By: Bridget McArthur
Following a year of high profile company scandals, many businesses experiencing a bout of bad blood with the press are wondering if they’ll ever be out of the woods. In order to shake it off, it’s time for firms to start investing more in their communications strategy. And if you hadn’t guessed already, Taylor Swift might just be the role model they’ve been looking for.
Netflix’s recent release of Swift’s 2018 ‘Reputation’ world tour has been widely seen as the nail in the coffin of the Swift-hating era that saw Taylor branded as the ‘Gwyneth Paltrow of Pop’. But the transformation really started with the release of the album in late 2017 – an occasion that was to give birth to one of pop culture’s most poignant lessons in branding.
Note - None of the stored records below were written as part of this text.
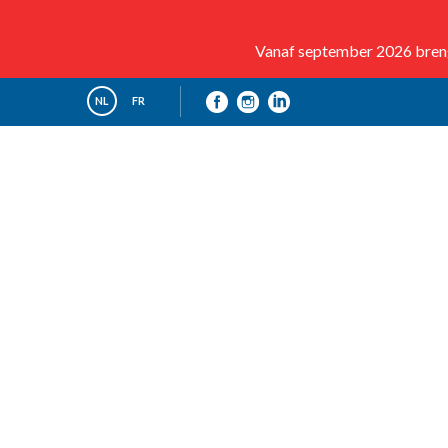
Vanaf september 2026 brenge
NL
FR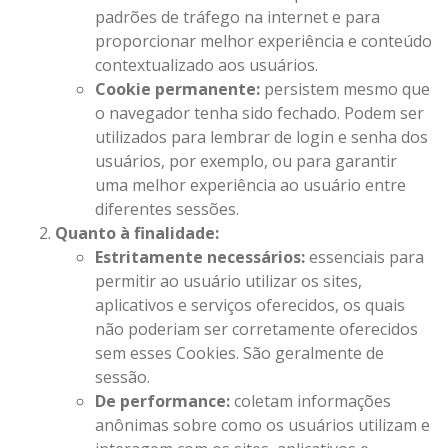
padrões de tráfego na internet e para
proporcionar melhor experiência e conteúdo
contextualizado aos usuários.
Cookie permanente:
persistem mesmo que
o navegador tenha sido fechado. Podem ser
utilizados para lembrar de login e senha dos
usuários, por exemplo, ou para garantir
uma melhor experiência ao usuário entre
diferentes sessões.
Quanto à finalidade:
Estritamente necessários:
essenciais para
permitir ao usuário utilizar os sites,
aplicativos e serviços oferecidos, os quais
não poderiam ser corretamente oferecidos
sem esses Cookies. São geralmente de
sessão.
De performance:
coletam informações
anônimas sobre como os usuários utilizam e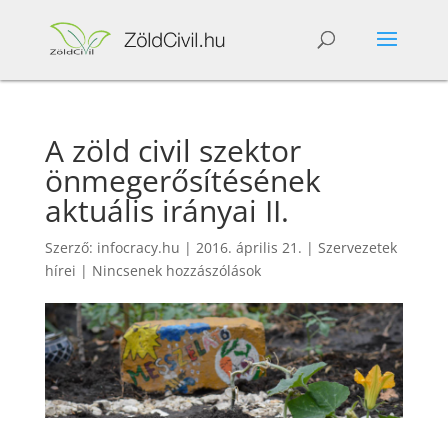
A zöld civil szektor
önmegerősítésének
aktuális irányai II.
Szerző:
infocracy.hu
|
2016. április 21.
|
Szervezetek
hírei
|
Nincsenek hozzászólások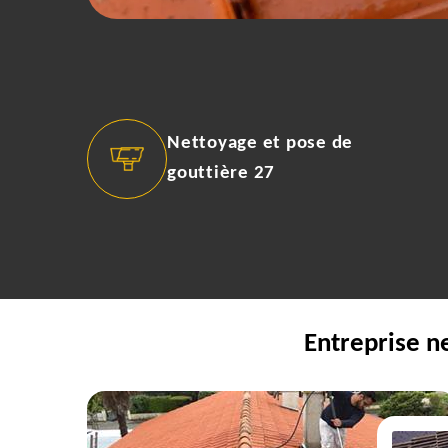
Nettoyage et pose de
gouttière 27
Entreprise n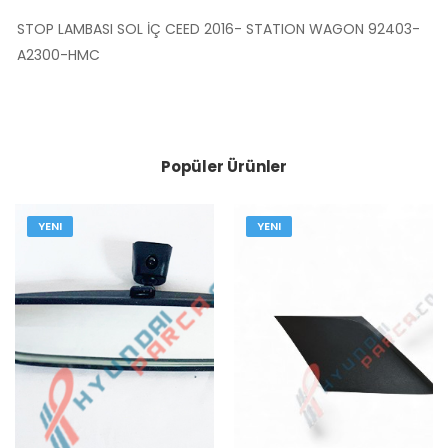
STOP LAMBASI SOL İÇ CEED 2016- STATION WAGON 92403-
A2300-HMC
Popüler Ürünler
YENI
YENI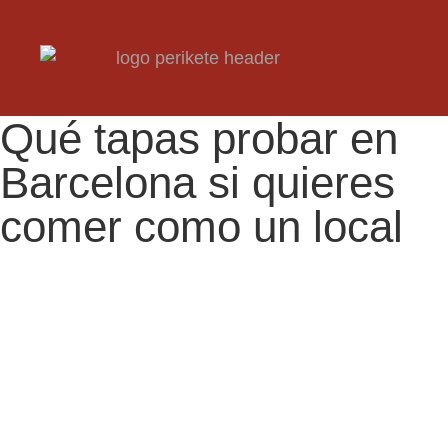
Qué tapas probar en
Barcelona si quieres
comer como un local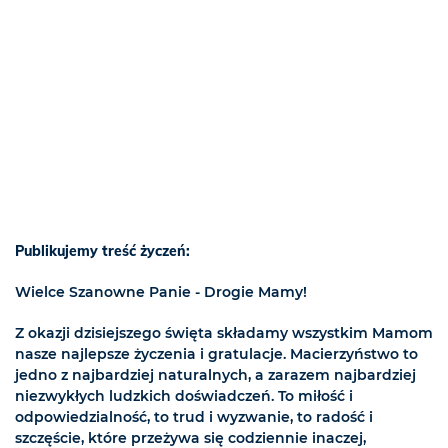
Publikujemy treść życzeń:
Wielce Szanowne Panie - Drogie Mamy!
Z okazji dzisiejszego święta składamy wszystkim Mamom
nasze najlepsze życzenia i gratulacje. Macierzyństwo to
jedno z najbardziej naturalnych, a zarazem najbardziej
niezwykłych ludzkich doświadczeń. To miłość i
odpowiedzialność, to trud i wyzwanie, to radość i
szczęście, które przeżywa się codziennie inaczej,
Following a tough year of criticism and a fall from grace akin to Britney’s infamous ‘good girl gone bad’ period, the 27-year-old singer-songwriter released an album taking ownership of her history of bad breakups and messy, all-too-public personal affairs. In addition to the record-breaking album and tour ticket sales, the brutally honest album catalysed a change of perspective on the T Swift narrative. Her dating history and public fallouts? Battle scars of a strong career woman. Her reputation as a “snake”? Turns out, snake’s the new symbol of strength and femininity. From a Twitter feuding, teary, seemingly ‘bland’ pop singer who can’t hold down a relationship emerged a new, grown-up feminist icon. And that’s a transformation worth studying for any corporation facing similar negative press.
As in entertainment, in business, if the world decides you’re one thing, it’s very hard to shake. And as a brand gets bigger and more well-known, the reputation only intensifies. Traditional methods of pushing back against negative branding or going hush hush aren’t effective in the age of social media and outspoken authenticity. Instead, firms need to not only face up to their reputations but make them work to their advantage.
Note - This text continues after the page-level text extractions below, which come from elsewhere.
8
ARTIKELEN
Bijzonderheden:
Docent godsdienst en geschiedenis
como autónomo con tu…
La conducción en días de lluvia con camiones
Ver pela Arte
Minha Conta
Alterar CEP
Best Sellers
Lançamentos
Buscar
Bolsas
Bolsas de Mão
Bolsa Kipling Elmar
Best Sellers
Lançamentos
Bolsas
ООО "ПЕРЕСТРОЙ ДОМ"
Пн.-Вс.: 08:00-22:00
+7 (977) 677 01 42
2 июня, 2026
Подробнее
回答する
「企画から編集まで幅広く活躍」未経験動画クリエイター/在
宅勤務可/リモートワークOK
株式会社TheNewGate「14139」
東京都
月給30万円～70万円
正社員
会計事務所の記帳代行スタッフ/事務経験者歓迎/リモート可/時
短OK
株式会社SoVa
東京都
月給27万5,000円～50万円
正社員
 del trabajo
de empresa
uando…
When American car rental company Avis was being consistently beaten by a bigger and apparently better car rental company, it was a tough pill to swallow. So what to do when you just can’t get out of the shadow of a competitor? Advertise the fact. Avis came out with a campaign that didn’t just admit their second-tier market share, but actively promoted it. The message was simple: “When you’re only number two you try harder”. And you know why? Because “Avis can’t afford not to be nice”. This humble, honest advertising campaign, crafted by pioneering female advertising pro-Paula Green at Doyle Dane, Berbach, turned the ‘second best’ narrative on its head.
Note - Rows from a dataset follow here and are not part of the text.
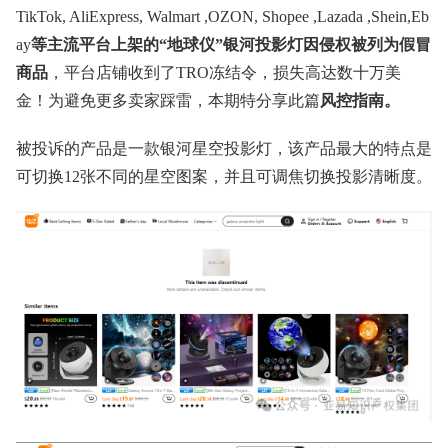
TikTok, AliExpress, Walmart ,OZON, Shopee ,Lazada ,Shein,Eb
ay
等主流平台上架的“地球仪”银河投影灯因侵权被列为假冒
商品
，平台店铺收到了TRO冻结令，损失高达数十万美
金！为避免更多卖家踩雷，本期特分享此篇
风控指南。
被投诉的产品是一款银河星空投影灯，该产品最大的特点是
可切换12张不同的星空图案，并且可调焦切换投影清晰度。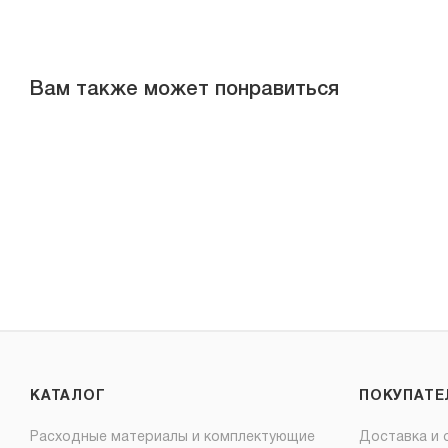
Вам также может понравиться
КАТАЛОГ
ПОКУПАТ
Расходные материалы и комплектующие
Доставка и 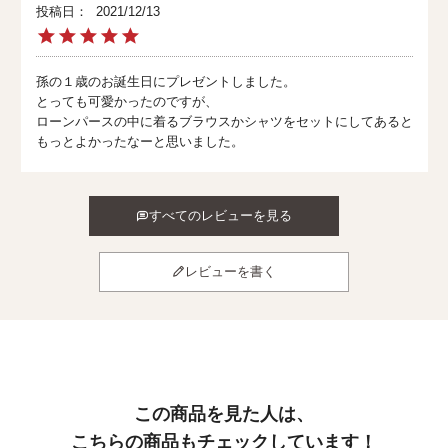
投稿日
2021/12/13
孫の１歳のお誕生日にプレゼントしました。

とっても可愛かったのですが、

ローンパースの中に着るブラウスかシャツをセットにしてあると

もっとよかったなーと思いました。
すべてのレビューを見る
レビューを書く
この商品を見た人は、
こちらの商品もチェックしています！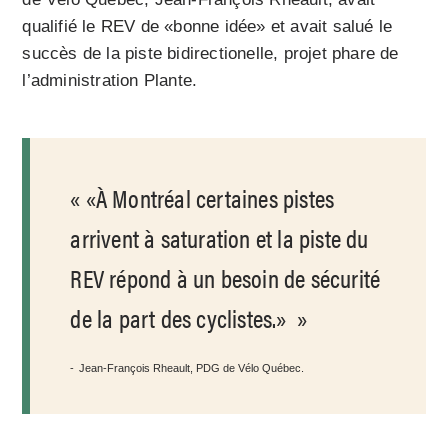
qualifié le REV de «bonne idée» et avait salué le
succès de la piste bidirectionelle, projet phare de
l’administration Plante.
«À Montréal certaines pistes
arrivent à saturation et la piste du
REV répond à un besoin de sécurité
de la part des cyclistes.»
Jean-François Rheault, PDG de Vélo Québec.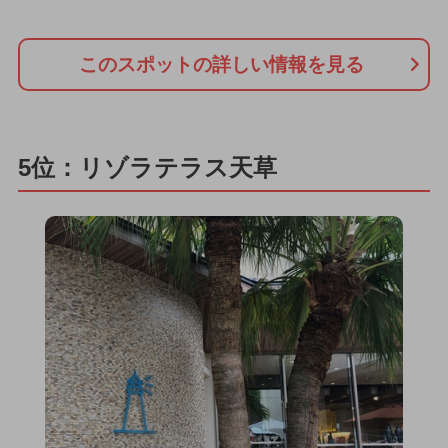
このスポットの詳しい情報を見る
5位：リゾラテラス天草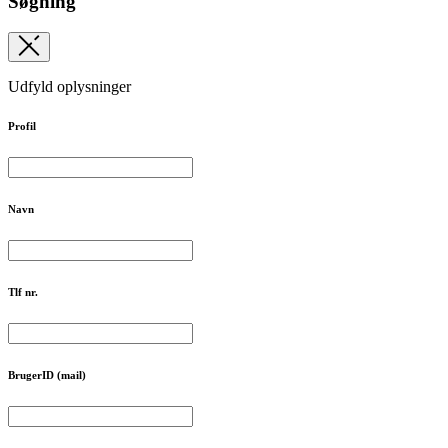
Søgning
Udfyld oplysninger
Profil
Navn
Tlf nr.
BrugerID (mail)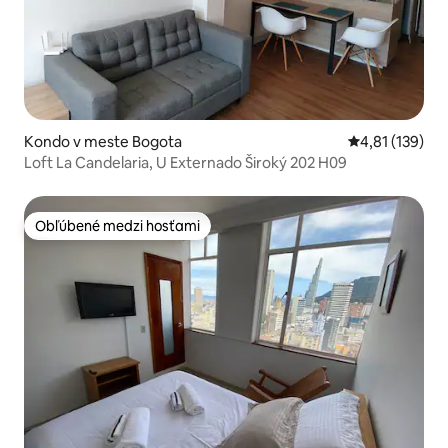
Kondo v meste Bogota
Priemerné oho
4,81 (139)
Loft La Candelaria, U Externado Široký 202 H09
Obľúbené medzi hosťami
Obľúbené medzi hosťami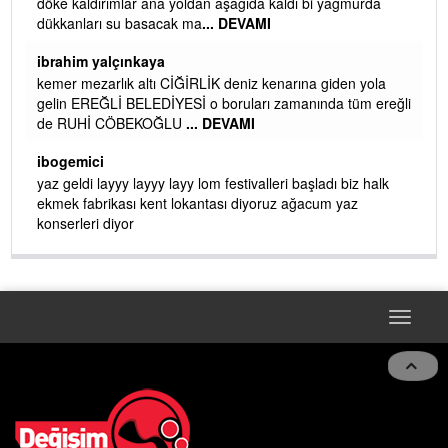
döke kaldırımlar ana yoldan aşağıda kaldı bi yağmurda
dükkanları su basacak ma
... DEVAMI
ibrahim yalçınkaya
kemer mezarlık altı CİĞİRLİK deniz kenarına giden yola
gelin EREĞLİ BELEDİYESİ o boruları zamanında tüm ereğli
de RUHİ CÖBEKOĞLU
... DEVAMI
AMI
ibogemici
yaz geldi layyy layyy layy lom festivalleri başladı biz halk
ekmek fabrikası kent lokantası diyoruz ağacum yaz
konserleri diyor
Toggle
navigat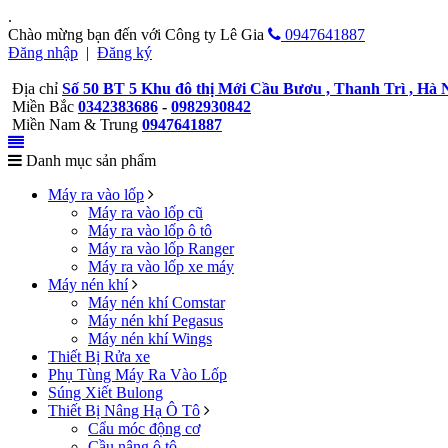
.
Chào mừng bạn đến với Công ty Lê Gia
0947641887
Đăng nhập
|
Đăng ký
Địa chỉ
Số 50 BT 5 Khu đô thị Mới Cầu Bươu , Thanh Trì , Hà 
Miền Bắc
0342383686
-
0982930842
Miền Nam & Trung
0947641887
Danh mục sản phẩm
Máy ra vào lốp
Máy ra vào lốp cũ
Máy ra vào lốp ô tô
Máy ra vào lốp Ranger
Máy ra vào lốp xe máy
Máy nén khí
Máy nén khí Comstar
Máy nén khí Pegasus
Máy nén khí Wings
Thiết Bị Rửa xe
Phụ Tùng Máy Ra Vào Lốp
Súng Xiết Bulong
Thiết Bị Nâng Hạ Ô Tô
Cẩu móc động cơ
Cầu nâng ô tô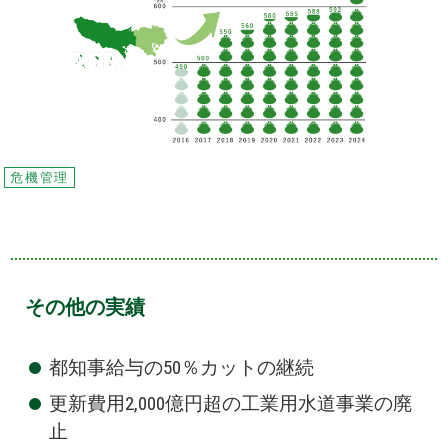
危機管理
その他の実績
都知事給与の50％カットの継続
更新費用2,000億円超の工業用水道事業の廃
止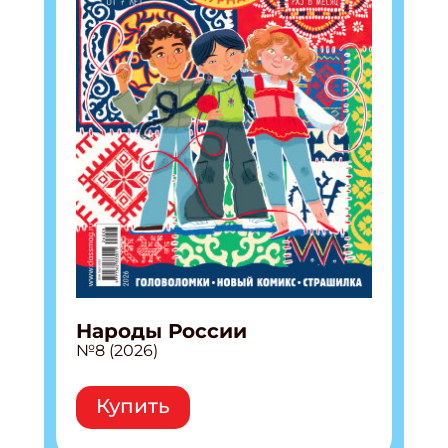
Народы России
№8 (2026)
Купить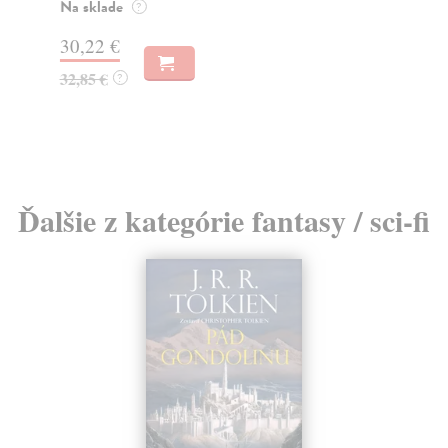
o k
Na sklade
?
Na
16,44 €
23
16,95 €
?
24
Ďalšie z kategórie fantasy / sci-fi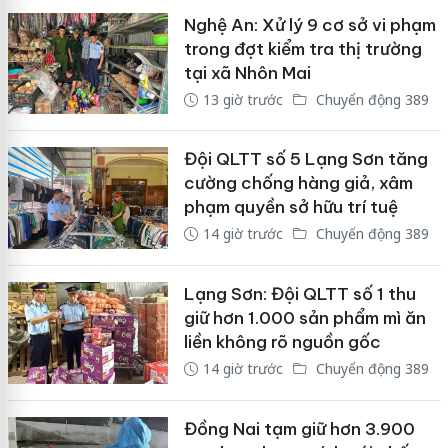
Nghệ An: Xử lý 9 cơ sở vi phạm
trong đợt kiểm tra thị trường
tại xã Nhôn Mai
13 giờ trước
Chuyển động 389
Đội QLTT số 5 Lạng Sơn tăng
cường chống hàng giả, xâm
phạm quyền sở hữu trí tuệ
14 giờ trước
Chuyển động 389
Lạng Sơn: Đội QLTT số 1 thu
giữ hơn 1.000 sản phẩm mì ăn
liền không rõ nguồn gốc
14 giờ trước
Chuyển động 389
Đồng Nai tạm giữ hơn 3.900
If the past year has made anything clear in advertising, it’s that the modern customer is savvier and more vocal than ever. Don’t be caught sweeping negative branding under the carpet. Don’t pretend you’re number one if you’re actually the loveable, hardworking underdog. Like Swift and Avis, businesses need to stop fighting perceived ‘negative’ reputations. It’s a lot easier to embrace the branding you’ve got than to constantly be pushing out a faux rebrand. In the end, haters gonna hate and fakers gonna fake. All you can do is shake what you’ve got and make customers love you for you.